Coordinano: Eugenia Casini Ropa e Patrizia Veroli
L’arte del movimento ha conosciuto, nel XX secolo, una riattualizzazione in termini di valenza culturale così come di forme e contenuti, che l’ha vista al centro di una riflessione centripeta e centrifuga sull’uomo moderno e sul suo corpo. In questo secolo la danza può essere assunta come osservatorio sperimentale privilegiato e punto di incontro e scontro delle linee di pensiero avanzate sul movimento, l’espressione e la comunicazione corporea derivanti dalle arti, dalle scienze umane e dalla filosofia. La ricerca di una nuova organicità totalizzante dell’essere umano e della sua più completa efficienza nella esteriorizzazione artistica dei contenuti interiori della danza conduce ad una costante dialettica tra natura e artificio, tra biologia e meccanica, tra uomo e macchina.

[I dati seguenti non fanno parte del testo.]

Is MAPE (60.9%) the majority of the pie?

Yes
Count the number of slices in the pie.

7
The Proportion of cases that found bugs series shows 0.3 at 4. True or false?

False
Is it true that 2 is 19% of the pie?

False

Nell’intento di esplorare questo particolare ambito relazionale, che ha profondamente segnato la storia della danza e ha contribuito ai mutamenti nella concezione del corpo nel Novecento, si propone un nucleo di sei interventi correlati.

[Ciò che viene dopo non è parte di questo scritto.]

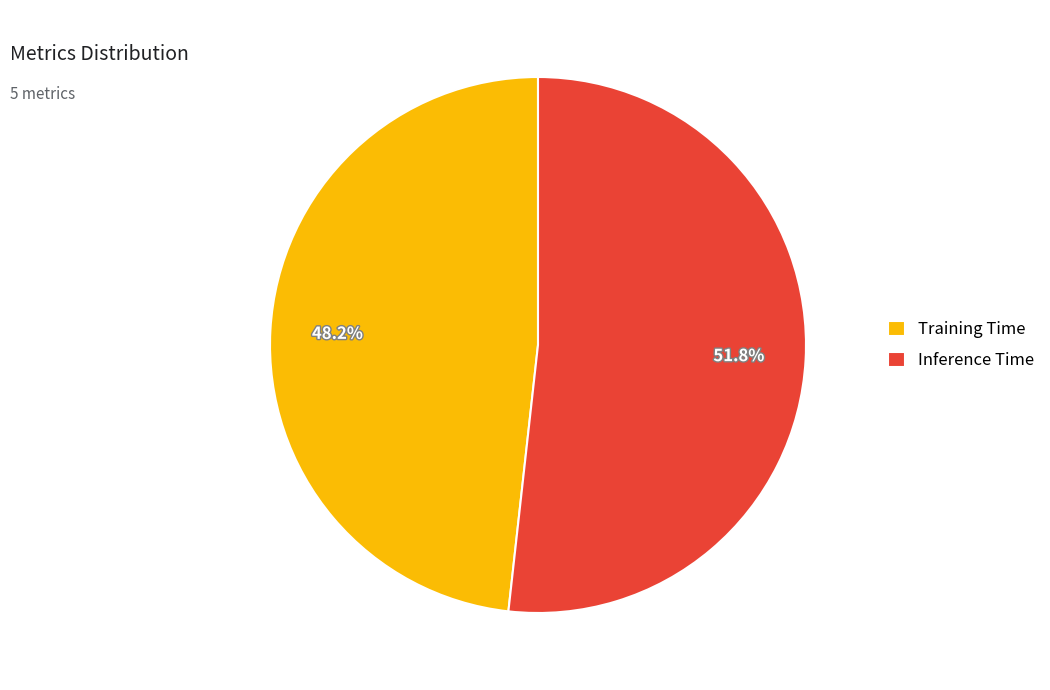

Which slice is the smallest?

Training Time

Partendo da una sintesi storica complessiva del rapporto novecentesco corpo/macchina visto nel suo rispecchiamento nell’arte della danza, si passa attraverso una riflessione critica sul panorama attuale degli studi in merito, per giungere ad esemplificare alcune delle principali problematiche connesse al tema. Al centro dei tre interventi focalizzati in questo senso sono le figure dei due maggiori protagonisti della sperimentazione moderna del ritmo e della danza, Emile Jaques-Dalcroze e Rudolf Laban, e di un interprete del rinnovamento della danza accademica, Victor Gsovski. Si evidenziano così gli slittamenti ideologici e le intime contraddizioni formali di un’arte del movimento in bilico tra un ideale di naturalità tardoromantica e una pratica di tecnicismo modernista, vista nella sua interazione con le vicende politiche e sociali contemporanee.